The way this would work would be to collect lower-resolution images. While there would be less data collected, the AI would take over at that point to reconstruct the MRI images and replace any small details. The mathematical process would work to fill in the gaps and then doctors could still use them as diagnostic devices.
Originally, it was thought that AI wasn’t capable of this methodology. Researchers looked at both trained and untrained neural networks, as well as non-AI image reconstruction options that are already in use. Then they decided to test the different methods and see just how effective they were at piecing together the many images that were taken in an MRI.
It was rapidly apparent that trained networks had been taught over the years and required very high quality example images in order to train. They also required a lot of hands-on supervision, which defeated the purpose of shorter MRI sessions.
As it turned out, the untrained AI networks are the most advanced options in AI and they don’t need to be supervised or trained, as they learn on their own. However, like the other methods, they fell prey to certain issues that the researchers knew might be a problem.
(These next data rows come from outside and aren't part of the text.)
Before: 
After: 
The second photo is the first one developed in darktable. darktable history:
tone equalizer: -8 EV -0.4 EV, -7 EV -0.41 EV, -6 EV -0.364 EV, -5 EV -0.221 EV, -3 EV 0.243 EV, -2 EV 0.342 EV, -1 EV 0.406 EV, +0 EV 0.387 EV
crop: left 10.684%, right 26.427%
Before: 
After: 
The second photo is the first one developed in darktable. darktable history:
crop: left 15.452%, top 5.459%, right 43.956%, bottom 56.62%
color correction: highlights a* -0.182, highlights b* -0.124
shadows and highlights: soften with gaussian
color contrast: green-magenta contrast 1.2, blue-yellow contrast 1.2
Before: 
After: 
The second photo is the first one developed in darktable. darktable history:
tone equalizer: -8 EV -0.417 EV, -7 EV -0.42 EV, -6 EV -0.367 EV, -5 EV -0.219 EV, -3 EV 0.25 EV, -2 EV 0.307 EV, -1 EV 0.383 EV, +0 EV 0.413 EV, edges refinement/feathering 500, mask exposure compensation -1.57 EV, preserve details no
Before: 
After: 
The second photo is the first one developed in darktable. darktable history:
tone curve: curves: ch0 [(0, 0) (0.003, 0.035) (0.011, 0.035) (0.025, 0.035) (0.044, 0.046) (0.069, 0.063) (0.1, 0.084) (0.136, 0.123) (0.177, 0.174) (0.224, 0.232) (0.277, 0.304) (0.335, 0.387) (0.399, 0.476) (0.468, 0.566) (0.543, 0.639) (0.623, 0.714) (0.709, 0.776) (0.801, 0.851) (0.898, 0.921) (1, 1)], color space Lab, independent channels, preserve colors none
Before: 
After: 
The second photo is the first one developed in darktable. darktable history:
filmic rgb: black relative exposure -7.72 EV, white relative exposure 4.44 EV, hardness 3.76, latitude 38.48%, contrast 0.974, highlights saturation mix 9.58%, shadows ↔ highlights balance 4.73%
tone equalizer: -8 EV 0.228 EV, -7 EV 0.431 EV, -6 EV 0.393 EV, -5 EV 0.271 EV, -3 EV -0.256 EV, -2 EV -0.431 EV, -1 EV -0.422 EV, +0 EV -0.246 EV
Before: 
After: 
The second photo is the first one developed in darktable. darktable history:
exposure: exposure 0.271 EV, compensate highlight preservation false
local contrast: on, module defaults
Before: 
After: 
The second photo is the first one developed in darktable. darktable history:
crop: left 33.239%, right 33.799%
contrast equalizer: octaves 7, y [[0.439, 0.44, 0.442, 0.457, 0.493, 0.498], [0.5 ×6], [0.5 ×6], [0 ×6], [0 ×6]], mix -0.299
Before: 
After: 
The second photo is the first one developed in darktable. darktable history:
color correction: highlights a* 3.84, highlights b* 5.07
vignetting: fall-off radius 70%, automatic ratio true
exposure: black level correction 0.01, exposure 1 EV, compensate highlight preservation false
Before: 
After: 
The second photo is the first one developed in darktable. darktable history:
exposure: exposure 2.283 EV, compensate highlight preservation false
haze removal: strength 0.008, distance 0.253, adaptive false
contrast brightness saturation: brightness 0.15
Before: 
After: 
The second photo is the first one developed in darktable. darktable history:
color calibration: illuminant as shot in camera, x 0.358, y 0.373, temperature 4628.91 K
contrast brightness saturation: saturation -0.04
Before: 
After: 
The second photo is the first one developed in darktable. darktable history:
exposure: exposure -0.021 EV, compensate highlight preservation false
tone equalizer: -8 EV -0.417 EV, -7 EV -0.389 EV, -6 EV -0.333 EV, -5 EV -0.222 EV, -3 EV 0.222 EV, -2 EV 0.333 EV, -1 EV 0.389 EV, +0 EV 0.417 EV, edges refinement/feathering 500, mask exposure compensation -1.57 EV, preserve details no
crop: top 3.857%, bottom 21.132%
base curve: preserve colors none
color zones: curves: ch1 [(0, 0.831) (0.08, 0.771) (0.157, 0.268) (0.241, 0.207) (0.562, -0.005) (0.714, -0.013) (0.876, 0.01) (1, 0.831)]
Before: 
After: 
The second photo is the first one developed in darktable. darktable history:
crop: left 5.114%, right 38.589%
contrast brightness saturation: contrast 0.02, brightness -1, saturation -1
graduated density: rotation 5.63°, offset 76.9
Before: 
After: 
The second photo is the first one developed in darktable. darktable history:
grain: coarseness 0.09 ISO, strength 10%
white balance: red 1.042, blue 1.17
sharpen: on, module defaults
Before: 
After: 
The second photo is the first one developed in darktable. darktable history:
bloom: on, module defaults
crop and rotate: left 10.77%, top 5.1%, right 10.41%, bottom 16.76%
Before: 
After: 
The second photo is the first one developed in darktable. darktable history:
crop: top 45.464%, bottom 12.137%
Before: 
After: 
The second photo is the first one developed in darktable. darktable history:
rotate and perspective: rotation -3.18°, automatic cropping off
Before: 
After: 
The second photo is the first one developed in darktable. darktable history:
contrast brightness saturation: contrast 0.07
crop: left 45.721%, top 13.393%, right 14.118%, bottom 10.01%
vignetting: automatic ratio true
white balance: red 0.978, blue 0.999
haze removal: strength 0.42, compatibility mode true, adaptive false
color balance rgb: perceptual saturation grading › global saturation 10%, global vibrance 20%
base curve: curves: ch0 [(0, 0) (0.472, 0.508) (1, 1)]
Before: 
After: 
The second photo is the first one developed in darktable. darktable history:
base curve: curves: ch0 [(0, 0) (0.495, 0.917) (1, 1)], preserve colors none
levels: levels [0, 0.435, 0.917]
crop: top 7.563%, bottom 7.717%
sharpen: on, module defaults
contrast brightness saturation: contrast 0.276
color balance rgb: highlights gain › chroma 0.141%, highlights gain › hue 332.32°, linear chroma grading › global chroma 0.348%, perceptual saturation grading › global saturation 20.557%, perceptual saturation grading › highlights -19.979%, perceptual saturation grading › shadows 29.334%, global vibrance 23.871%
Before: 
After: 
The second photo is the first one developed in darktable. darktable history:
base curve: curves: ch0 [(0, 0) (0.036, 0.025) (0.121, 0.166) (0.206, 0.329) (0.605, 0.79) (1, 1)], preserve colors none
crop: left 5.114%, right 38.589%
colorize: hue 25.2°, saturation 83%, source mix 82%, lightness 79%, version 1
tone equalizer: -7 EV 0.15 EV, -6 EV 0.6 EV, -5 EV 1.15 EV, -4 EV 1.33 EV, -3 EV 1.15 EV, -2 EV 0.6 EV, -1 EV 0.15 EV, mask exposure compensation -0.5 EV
These included:
- Recovering small image details.
- Distribution shift, when the algorithm trained on one type of the body and now must scan a different part.
- Sensitivity to perturbations or disruptions in data collection, such as when a patient moved or the machine glitched in one way or another.
In all cases, all types of AI found it difficult to handle these problems, and that means that while there is promise, they aren’t able to replace a high-quality image taken by the slower version of the MRI. Sadly for the patients, the original method of scanning is still necessary and it probably won’t change anytime soon.
However, the neural networks greatly outperformed traditional models when it came to determining fine detail in the images.
While the researchers were surprised by this last discovery, it wasn’t impressive enough to change the way MRIs work.
The End Result
At this point in time, AI isn’t infallible when it comes to restoring MRI images. However, with more training and further improvements to the technology, it’s possible that AI will eventually be ready to speed up MRIs. After all, artificial intelligence and deep learning are constantly improving and growing. This means there will be advancements and eventually it should be possible.
The big question is whether or not MRI capabilities will have improved or been replaced by that point in time. After all, AI isn’t the only technology that is improving in the healthcare industry.